● What to work on:
(a) In the text on the butty system, where and in what year was the system finally abolished in the Forest of Dean?
(b) Retype the passage of the butty system text between "John Williams agent" and "colliery in 1938.", inclusive.

● Provided text:

It was a vicious and wholly corrupt affair. Under it, one man could exploit several of his mates. It was a paradise for back scratchers, but a wicked hardship for most colliers. The system was simple but very successful for the Coal Owners. One collier would be put in charge of several others. The Buttyman would be paid on a price list while the colliers working for him would only get the District Minimum.[1]

John Williams agent for the Forest of Dean Miners’ Association speaking about the butty system in 1961.

Introduction

Recent years have seen the growth of sub-contracting, piece work, self-employment, daywork, zero-hour contracts, umbrella companies, minimum wages and the use of agencies in a range of British workplaces in the never-ending attempt by capitalism to reduce the cost of labour and increase productivity.

This is not new. The sub-contract or butty system of working existed in the British coal mining industry from the early nineteenth century onwards until its demise in the mid-twentieth century. In the Forest of Dean, the butty system operated in most of the deep mines from the early nineteenth century onwards until it was finally abolished at Eastern United colliery in 1938.

● Dataset excerpt:
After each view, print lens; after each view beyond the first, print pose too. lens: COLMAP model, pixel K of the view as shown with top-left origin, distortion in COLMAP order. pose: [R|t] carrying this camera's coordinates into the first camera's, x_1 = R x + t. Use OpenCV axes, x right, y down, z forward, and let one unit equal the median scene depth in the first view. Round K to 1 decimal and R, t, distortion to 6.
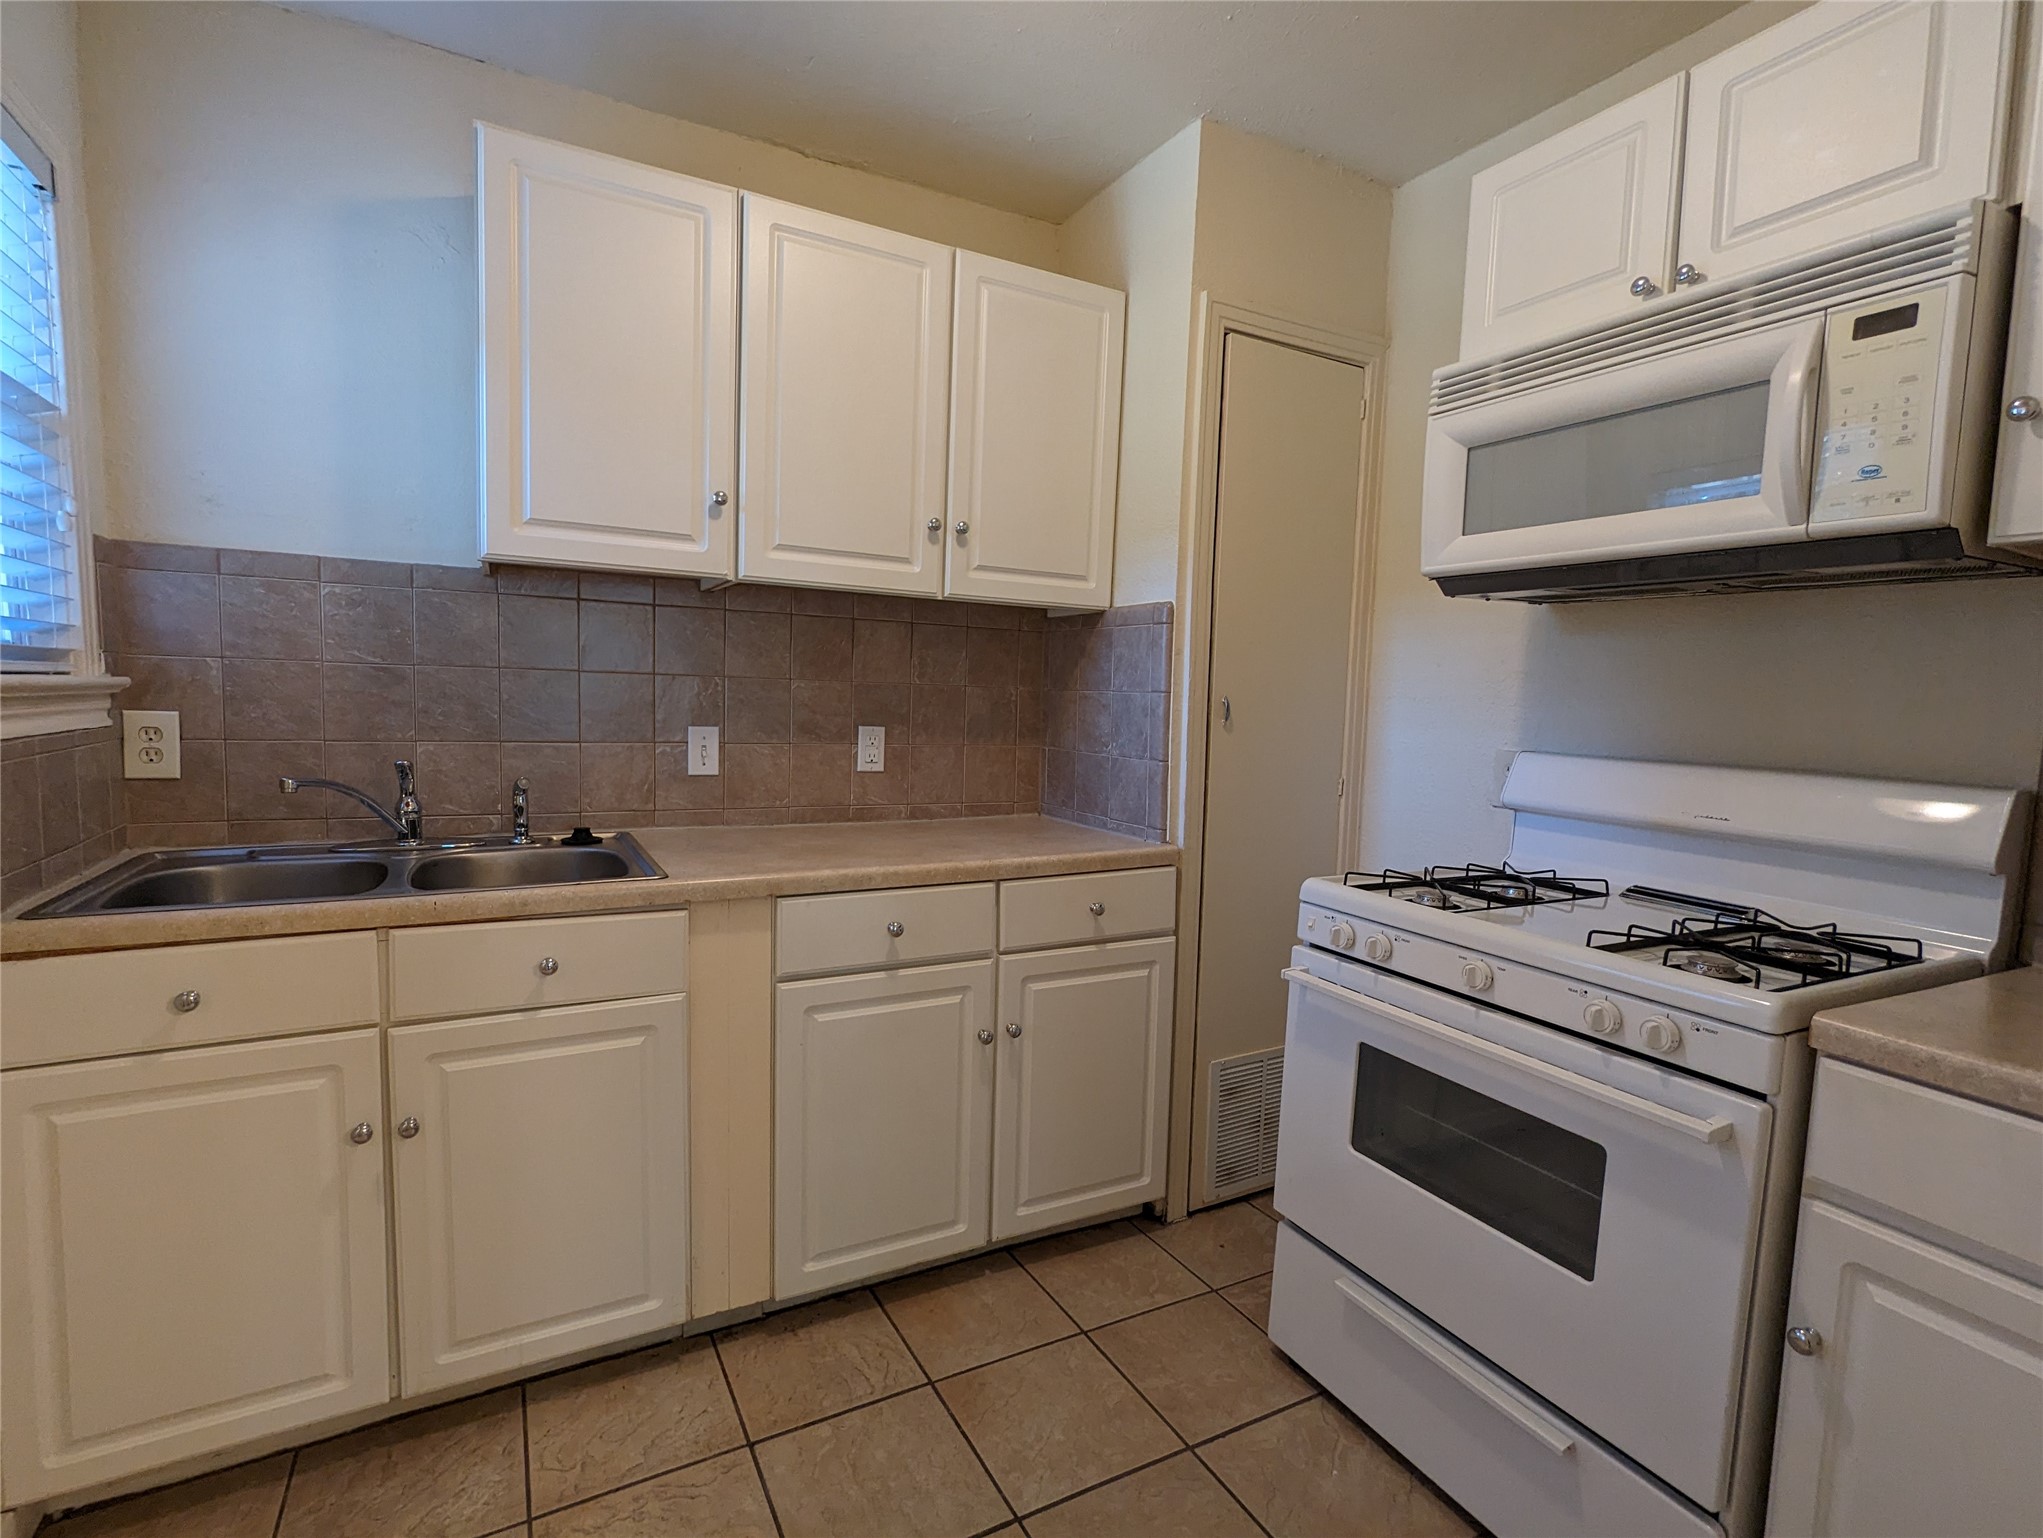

● Answers for this exercise:
(a) At Eastern United colliery in 1938.

(b)
John Williams agent for the Forest of Dean Miners’ Association speaking about the butty system in 1961.

Introduction

Recent years have seen the growth of sub-contracting, piece work, self-employment, daywork, zero-hour contracts, umbrella companies, minimum wages and the use of agencies in a range of British workplaces in the never-ending attempt by capitalism to reduce the cost of labour and increase productivity.

This is not new. The sub-contract or butty system of working existed in the British coal mining industry from the early nineteenth century onwards until its demise in the mid-twentieth century. In the Forest of Dean, the butty system operated in most of the deep mines from the early nineteenth century onwards until it was finally abolished at Eastern United colliery in 1938.